Carla Gatza, the head of human resources for YogaWorks, said in an email that management respects the right of teachers and trainers to “engage in, or refrain from, union organizing” but “believes that our company, our employees, and our students are best served when YogaWorks and its employees work together without the interference of a third party union.”

Yoga has traditionally sought to unite the mind, body and spirit in an effort to achieve a feeling of serenity and a connection to oneself and the world. But over the past decade or so, many teachers say, studios have become increasingly commercialized.

YogaWorks, which began as a single studio in Southern California in the 1980s and is now one of the largest yoga chains in the country with around 60 locations, is seen by some teachers as emblematic of that shift.

In certain ways teaching yoga may seem like a dream job — a way to earn money while staying healthy and helping others. But yoga teachers say that their work can be filled with the type of stress that the practice is meant to alleviate.

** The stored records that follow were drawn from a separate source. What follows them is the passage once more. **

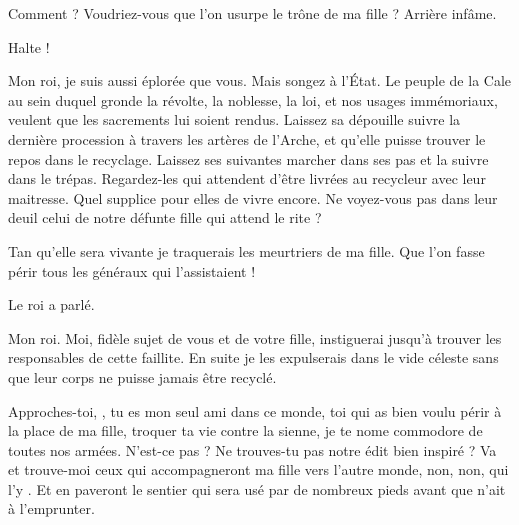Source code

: \begin{drama}
  \roispeaks Comment ? Voudriez-vous que l’on usurpe le trône de ma fille ? Arrière infâme.

  \kingsgardsspeaks {} Halte !

  \reinespeaks Mon roi, je suis aussi éplorée que vous. Mais songez à l’État. Le peuple de la Cale au sein duquel gronde la révolte, la noblesse, la loi, et nos usages immémoriaux, veulent que les sacrements lui soient rendus. Laissez sa dépouille suivre la dernière procession à travers les artères de l’Arche, et qu’elle puisse trouver le repos dans le recyclage. Laissez ses suivantes marcher dans ses pas et la suivre dans le trépas.
  Regardez-les qui attendent d’être livrées au recycleur avec leur maitresse. Quel supplice pour elles de vivre encore. Ne voyez-vous pas dans leur deuil celui de notre défunte fille qui attend le rite ?

  \roispeaks Tan qu’elle sera vivante je traquerais les meurtriers de ma fille. Que l’on fasse périr tous les généraux qui l’assistaient !

  \kingsgardsspeaks Le roi a parlé.

  \generalspeaks Mon roi. Moi, fidèle sujet de vous et de votre fille, instiguerai jusqu’à trouver les responsables de cette faillite. En suite je les expulserais dans le vide céleste sans que leur corps ne puisse jamais être recyclé.

  \roispeaks Approches-toi, \general, tu es mon seul ami dans ce monde,  toi qui as bien voulu périr à la place de ma fille, troquer ta vie contre la sienne, je te nome commodore de toutes nos armées.   N’est-ce pas \princesse ? Ne trouves-tu pas notre édit bien inspiré ?  Va et trouve-moi ceux qui accompagneront ma fille vers l’autre monde, non, non, qui l’y . Et en paveront le sentier qui sera usé par de nombreux pieds avant que \princesse n’ait à l’emprunter.
\end{drama}

\scene


\StageDirII{\elena, \alexas}



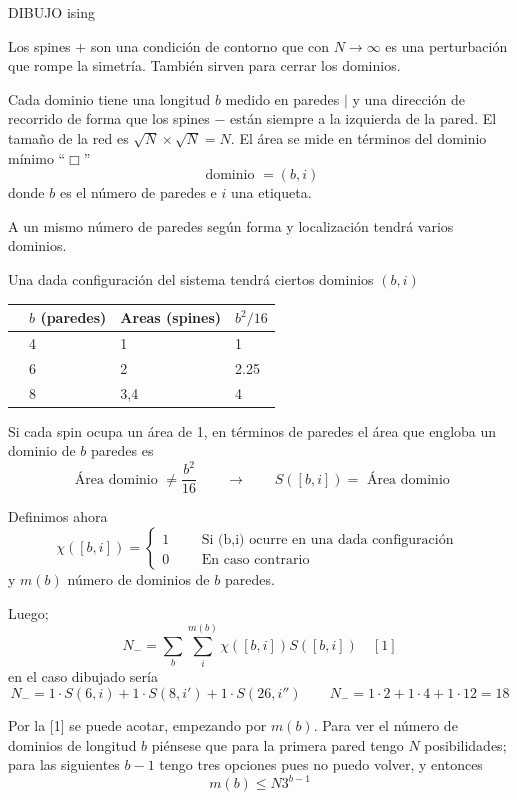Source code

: \documentclass[10pt,oneside]{CBFT_book}
\begin{document}
DIBUJO ising


Los spines $+$ son una condición de contorno que con $N\to\infty$ es una perturbación que rompe la
simetría. También sirven para cerrar los dominios.

Cada dominio tiene una longitud $b$ medido en paredes $|$ y una dirección de recorrido de forma que 
los spines $-$ están siempre a la izquierda de la pared.
El tamaño de la red es $\sqrt{N} \times \sqrt{N} = N$. El área se mide en términos del dominio 
mínimo ``$\Box$''
\[
	\text{ dominio } = (b,i)
\]
donde $b$ es el número de paredes e $i$ una etiqueta.

A un mismo número de paredes según forma y localización tendrá varios dominios.

Una dada configuración del sistema tendrá ciertos dominios $(b,i)$

\begin{center}
\begin{tabular}{llll}
 & $b$ (paredes) & Areas (spines) & $b^2/16$ \\
\hline
 & 4 & 1 & 1\\
 & 6 & 2 & 2.25\\
 & 8 & 3,4 & 4
\end{tabular}
\end{center}

Si cada spin ocupa un área de 1, en términos de paredes el área que engloba un dominio de $b$ paredes
es 
\[
	\text{ Área dominio } \neq \frac{b^2}{16} \qquad \rightarrow \qquad S([b,i]) = \text{ Área dominio}
\]

Definimos ahora 
\[
	\chi([b,i]) = \begin{cases}
	              1 \qquad \text{ Si (b,i) ocurre en una dada configuración } \\
	              0 \qquad \text{ En caso contrario}
	             \end{cases}
\]
y $m(b)$ número de dominios de $b$ paredes.

Luego;
\[
	\boxed{ N_- = \sum_b \sum_i^{m(b)} \chi([b,i]) S([b,i]) } \quad [1]
\]
en el caso dibujado sería
\[
	N_- = 1 \cdot S(6,i) + 1 \cdot S(8,i') + 1 \cdot S(26,i'') \qquad 
	N_- = 1 \cdot  2 + 1 \cdot  4 + 1 \cdot 12 = 18
\]

Por la [1] se puede acotar, empezando por $m(b)$. Para ver el número de dominios de longitud $b$ piénsese que 
para la primera pared tengo $N$ posibilidades; para las siguientes $b-1$ tengo tres opciones pues no puedo volver,
y entonces 
\[
	m(b) \leq N 3^{b-1}
\]
\end{document}
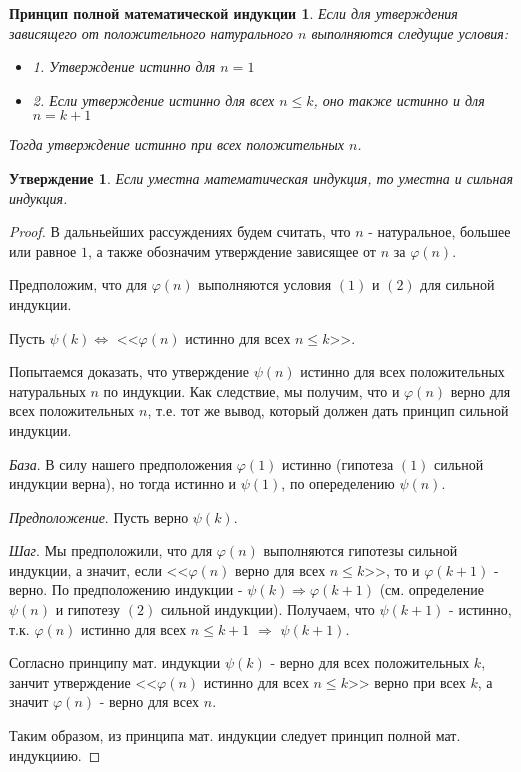 \documentclass[a4paper,12pt]{article}
\newtheorem*{Full_induction_def} {Принцип полной математической индукции}
\newtheorem*{state}{Утверждение}
\renewcommand{\phi}{\varphi}
\begin{document}
	\begin{Full_induction_def}
		Если для утверждения зависящего от положительного натурального $n$ выполняются следущие условия:
		\begin{itemize}
			\item 1. Утверждение истинно для $n = 1$
			\item 2. Если утверждение истинно для всех $n \leqslant k$, оно также истинно и для $n = k + 1$
		\end{itemize}
		Тогда утверждение истинно при всех положительных $n$.
	\end{Full_induction_def}
	\begin{state}
		Если уместна математическая индукция, то уместна и сильная индукция.
	\end{state}
	\begin{proof}
		В дальньейших рассуждениях будем считать, что $n$ - натуральное, большее или равное $1$, а также обозначим утверждение зависящее от $n$ за $\phi(n)$.

		Предположим, что для $\phi(n)$ выполняются условия $(1)$ и $(2)$ для сильной индукции.

		Пусть $\psi(k) \Leftrightarrow $ <<$\phi(n)$ истинно для всех $n \leqslant k$>>.

		Попытаемся доказать, что утверждение $\psi(n)$ истинно для всех положительных натуральных $n$ по индукции. Как следствие, мы получим, что и $\phi(n)$ верно для всех положительных $n$, т.е. тот же вывод, который должен дать принцип сильной индукции.

		\textit{База}. В силу нашего предположения $\phi(1)$ истинно (гипотеза $(1)$ сильной индукции верна), но тогда истинно и $\psi(1)$, по опеределению $\psi(n)$.

		\textit{Предположение}. Пусть верно $\psi(k)$.

		\textit{Шаг}. Мы предположили, что для $\phi(n)$ выполняются гипотезы сильной индукции, а значит, если <<$\phi(n)$ верно для всех $n \leqslant k$>>, то и $\phi(k + 1)$ - верно. По предположению индукции - $\psi(k) \Rightarrow \phi(k + 1)$ (см. определение $\psi(n)$ и гипотезу $(2)$ сильной индукции). Получаем, что $\psi(k + 1)$ - истинно, т.к. $\phi(n)$ истинно для всех $n \leqslant k + 1$ $\Rightarrow$ $\psi(k + 1)$.

		Согласно принципу мат. индукции $\psi(k)$ - верно для всех положительных $k$, занчит утверждение <<$\phi(n)$ истинно для всех $n \leqslant k$>> верно при всех $k$, а значит $\phi(n)$ - верно для всех $n$.

		Таким образом, из принципа мат. индукции следует принцип полной мат. индукциию.
 	\end{proof}
\end{document}
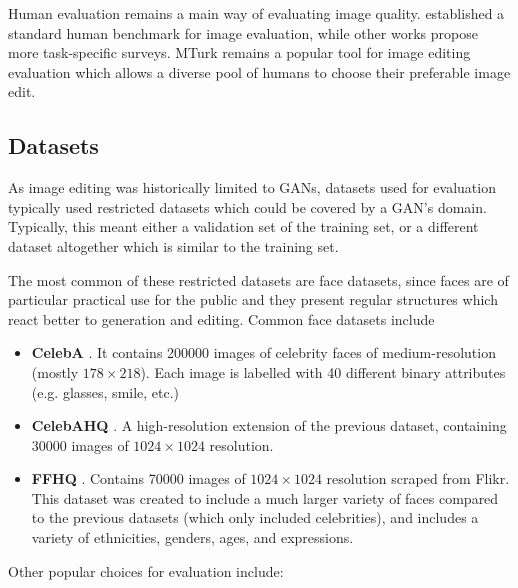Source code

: Human evaluation remains a main way of evaluating image quality.  \cite{hype} 
established a standard human benchmark for image evaluation, while other works propose 
more task-specific surveys. \ac{MTurk} remains a popular tool for image editing 
evaluation which allows a diverse pool of humans to choose their preferable 
image edit. 


\subsection{Datasets}

As image editing was historically limited to \ac{GAN}s, datasets used 
for evaluation typically used restricted datasets which could be covered by 
a \ac{GAN}'s domain. Typically, this meant either a validation set of the training 
set, or a different dataset altogether which is similar to the training set.

The most common of these restricted datasets are face datasets, since faces are 
of particular practical use for the public and they present regular structures which 
react better to generation and editing. Common face datasets
include

\begin{itemize}
      \item \textbf{CelebA} \citep{celeba}. It contains 200000 images of celebrity faces of medium-resolution (mostly $178\times218$). Each image is labelled with 40 different binary attributes (e.g. glasses, smile, etc.)
      \item \textbf{CelebAHQ} \citep{karras2018progressive}. A high-resolution extension of the previous dataset, containing 30000 images of $1024\times1024$ resolution.
      \item \textbf{FFHQ} \citep{karra2019stylegan}. Contains 70000 images of $1024\times1024$ resolution scraped from Flikr. This dataset was created to include a much larger variety of faces compared to the previous datasets (which only included celebrities), and includes a variety of ethnicities, genders, ages, and expressions.
\end{itemize} 

Other popular choices for evaluation  include:

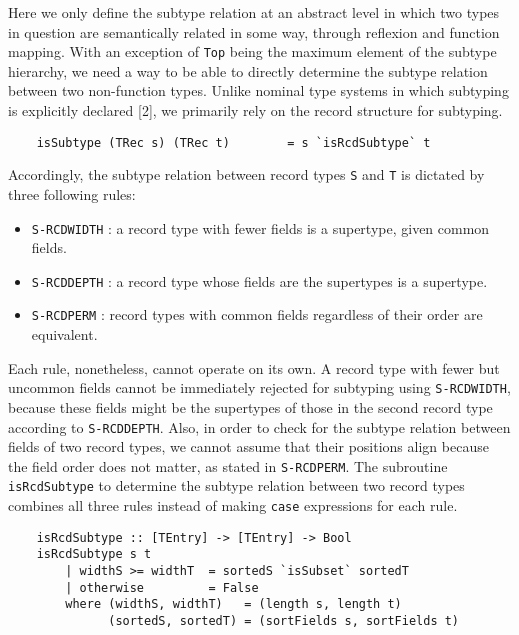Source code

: \documentclass[fleqn, 11pt]{article}
\begin{document}
Here we only define the subtype relation at an abstract level in which two types in question are semantically related in some 
way, through reflexion and function mapping. With an exception of \texttt{Top} being the maximum element of the subtype hierarchy, we 
need a way to be able to directly determine the subtype relation between two non-function types. Unlike nominal type systems in 
which subtyping is explicitly declared [2], we primarily rely on the record structure for subtyping.

\begin{Verbatim}
    isSubtype (TRec s) (TRec t)        = s `isRcdSubtype` t
\end{Verbatim}

Accordingly, the subtype relation between record types \texttt{S} and \texttt{T} is dictated by three following rules:

\begin{itemize}
    \item \texttt{S-RCDWIDTH}  : a record type with fewer fields is a supertype, given common fields.
    \item \texttt{S-RCDDEPTH} : a record type whose fields are the supertypes is a supertype.
    \item \texttt{S-RCDPERM} : record types with common fields regardless of their order are equivalent.
\end{itemize}

Each rule, nonetheless, cannot operate on its own. A record type with fewer but uncommon fields cannot be immediately rejected for 
subtyping using \texttt{S-RCDWIDTH}, because these fields might be the supertypes of those in the second record type according to  
\texttt{S-RCDDEPTH}. Also, in order to check for the subtype relation between fields of two record types, we cannot assume that 
their positions align because the field order does not matter, as stated in \texttt{S-RCDPERM}. The subroutine 
\texttt{isRcdSubtype} to determine the subtype relation between two record types combines all three rules instead of 
making \texttt{case} expressions for each rule. 

\begin{Verbatim}
    isRcdSubtype :: [TEntry] -> [TEntry] -> Bool
    isRcdSubtype s t 
        | widthS >= widthT  = sortedS `isSubset` sortedT
        | otherwise         = False
        where (widthS, widthT)   = (length s, length t)
              (sortedS, sortedT) = (sortFields s, sortFields t)
\end{Verbatim}
\end{document}
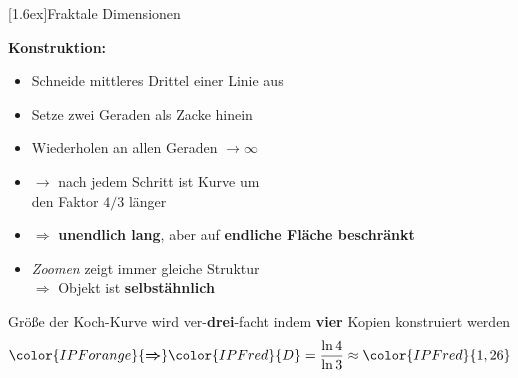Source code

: \documentclass[final]{beamer}
\newlength{\columnheight}
\newlength{\marginw}
\newlength{\tw}
\newlength{\colw}
\newenvironment{myTwoColPoster}{%
  \begin{minipage}[t]{\textwidth}%
    \hspace*{\marginw}%
    \hspace*{9.5bp}%
    \begin{minipage}[t]{\tw}}%
  {\end{minipage}%
   \hspace*{\marginw}%
   \end{minipage}}
\newenvironment{myCol}%
    {\begin{minipage}[t][\columnheight][t]{\colw}}%
    {\end{minipage}}
\newenvironment{textblock}[1]%
    {\begin{block}{\rule[-0.6ex]{0pt}{2.4ex}\raisebox{-0.25ex}[1.6ex]{#1}}%
     \vspace*{5mm}}%
    {\vspace*{5mm}\end{block}}
\begin{document}
\begin{frame}[t]{}
\begin{myTwoColPoster}
\begin{myCol}
\begin{textblock}{Fraktale Dimensionen}
\begin{minipage}[t]{0.38\textwidth}
\begin{center}
    \end{center}
  \end{minipage}\hfill
  \begin{minipage}[t]{0.58\textwidth}
    \vspace*{1.5cm}
    \textbf{ Konstruktion:}
    \begin{itemize} \setlength\itemsep{1.1em} \Large
      \item Schneide mittleres Drittel einer Linie aus
      \item Setze zwei Geraden als Zacke hinein
      \item Wiederholen an allen Geraden $\to\infty$
      \item \textcolor{IPForange}{$\rightarrow$} nach jedem Schritt ist Kurve um\\
      den Faktor $4/3$ l\"anger
      \item \textcolor{IPForange}{$\Rightarrow$} \textbf{unendlich lang}, aber auf \textbf{endliche Fläche beschränkt}
      \item \textit{Zoomen} zeigt immer gleiche Struktur\\[1.2em]
      \textcolor{IPForange}{\textbf{$\Rightarrow$}} Objekt ist \textcolor{IPForange}{\textbf{ selbst\"ahnlich}}
    \end{itemize}
    Gr\"o\ss e der Koch-Kurve wird ver-\textcolor{IPForange}{\textbf{drei}}-facht indem \textcolor{IPForange}{\textbf{vier}} Kopien konstruiert werden
    \begin{align*}
      {\color{IPForange}{\boldsymbol{\Rightarrow}}} {\color{IPFred}{ D }} =\frac{\ln 4}{\ln 3}\approx  \color{IPFred}{1,26}
    \end{align*}
  \end{minipage}


\end{textblock}
\end{myCol}
\end{myTwoColPoster}
\end{frame}
\end{document}
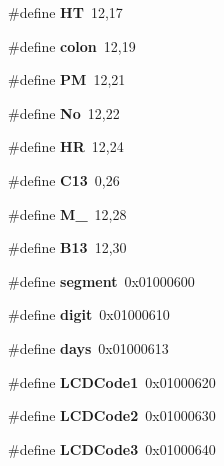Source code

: \begin{DoxyCompactItemize}
\#define {\bfseries HT}~12,17
\item 
\mbox{\label{a00017_a36ef1f5fe1063a419df50064323e2cc0}} 
\#define {\bfseries colon}~12,19
\item 
\mbox{\label{a00017_a23c7d58108d99a089ce0824823e6b950}} 
\#define {\bfseries PM}~12,21
\item 
\mbox{\label{a00017_a554d6ecb4ae62985018db18be458114d}} 
\#define {\bfseries No}~12,22
\item 
\mbox{\label{a00017_a9f4fe887f0a8d76a310f6539ebbae763}} 
\#define {\bfseries HR}~12,24
\item 
\mbox{\label{a00017_ab6f4f9f1b1c6a920c431f354902666c6}} 
\#define {\bfseries C13}~0,26
\item 
\mbox{\label{a00017_a86bfbeb01373c00bd9c2e143c09b16f8}} 
\#define {\bfseries M\+\_}~12,28
\item 
\mbox{\label{a00017_aef7d45f9e79018036f51ffedbec2cfed}} 
\#define {\bfseries B13}~12,30
\item 
\mbox{\label{a00017_a7f9db4ccade13b8f44bb9126aaf6e61b}} 
\#define {\bfseries segment}~0x01000600
\item 
\mbox{\label{a00017_a5e1b779633b01e65f3003b3803dc5b09}} 
\#define {\bfseries digit}~0x01000610
\item 
\mbox{\label{a00017_a8e2a6b361a1605c62ebffa2173acece0}} 
\#define {\bfseries days}~0x01000613
\item 
\mbox{\label{a00017_ac2b993920e42dea2d782dcce0cba42be}} 
\#define {\bfseries L\+C\+D\+Code1}~0x01000620
\item 
\mbox{\label{a00017_a4a1ce4157ef46df6a22a3d93cc77b089}} 
\#define {\bfseries L\+C\+D\+Code2}~0x01000630
\item 
\mbox{\label{a00017_ab3f01b9f6d297d173c99f7a12560a1ae}} 
\#define {\bfseries L\+C\+D\+Code3}~0x01000640
\item 

\end{DoxyCompactItemize}
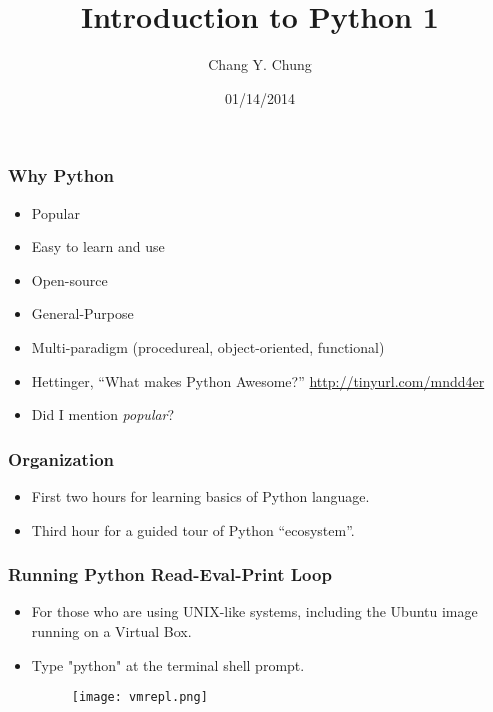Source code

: \documentclass{beamer}
\begin{document}
\title{Introduction to Python 1}
\date{01/14/2014}
\author{Chang Y. Chung}

{
\begin{frame}[noframenumbering]
\titlepage
\end{frame}}

\begin{frame}[fragile]
\frametitle{Why Python}
\begin{itemize}
\item Popular
\item Easy to learn and use
\item Open-source
\item General-Purpose
\item Multi-paradigm (procedureal, object-oriented, functional) 
\item Hettinger, ``What makes Python Awesome?''\cite{Hettinger2013}
      \url{http://tinyurl.com/mndd4er}
\item Did I mention \emph{popular}?
\end{itemize}
\end{frame}

\begin{frame}[fragile]
\frametitle{Organization}
\begin{itemize}
\item First two hours for learning basics of Python language.
\item Third hour for a guided tour of Python ``ecosystem''.
\end{itemize}
\end{frame}

\begin{frame}[fragile]
\frametitle{Running Python Read-Eval-Print Loop}
\begin{itemize}
\item For those who are using UNIX-like systems,
      including the Ubuntu image running on a Virtual Box.
\item Type "python" at the terminal shell prompt.
\begin{figure}[h]
\texttt{[image: vmrepl.png]}
\end{figure}
\end{itemize}
\end{frame}
\end{document}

Many, experts say, are participants in the so-called gig economy, where companies employ nonpermanent workers and don’t have to contribute to unemployment insurance or workers’ compensation, or heed minimum-wage and overtime laws.

Most YogaWorks teachers are something of a hybrid, classified as employees but given only part-time work with little or no job security, organizers said. And many of those teachers also do “gig work” as independent contractors for other employers. The effect, multiple instructors said, can be exhausting, with teachers constantly scrambling to make ends meet, competing for work and spending unpaid hours preparing for sessions.

Still, several teachers said, they stick with their classes because they enjoy their jobs and they believe in the ability of yoga to improve lives.

The aim of forming a union, several teachers said, is to negotiate over making pay rates transparent, creating standards for raises, obtaining benefits and job security, and asking that teachers have a voice in ensuring that classes preserve values intrinsic to yoga.

Teachers and union officials said they want the organizing in New York to serve as a model for efforts at studios throughout the country, including at YogaWorks’s other locations in Boston, San Francisco, Washington, D.C. and elsewhere.

An instructor at CorePower, the country’s largest yoga studio chain with 200 locations in more than 20 states, previously advocated for starting a union there and earlier this year introduced some YogaWorks teachers to Machinists union officials.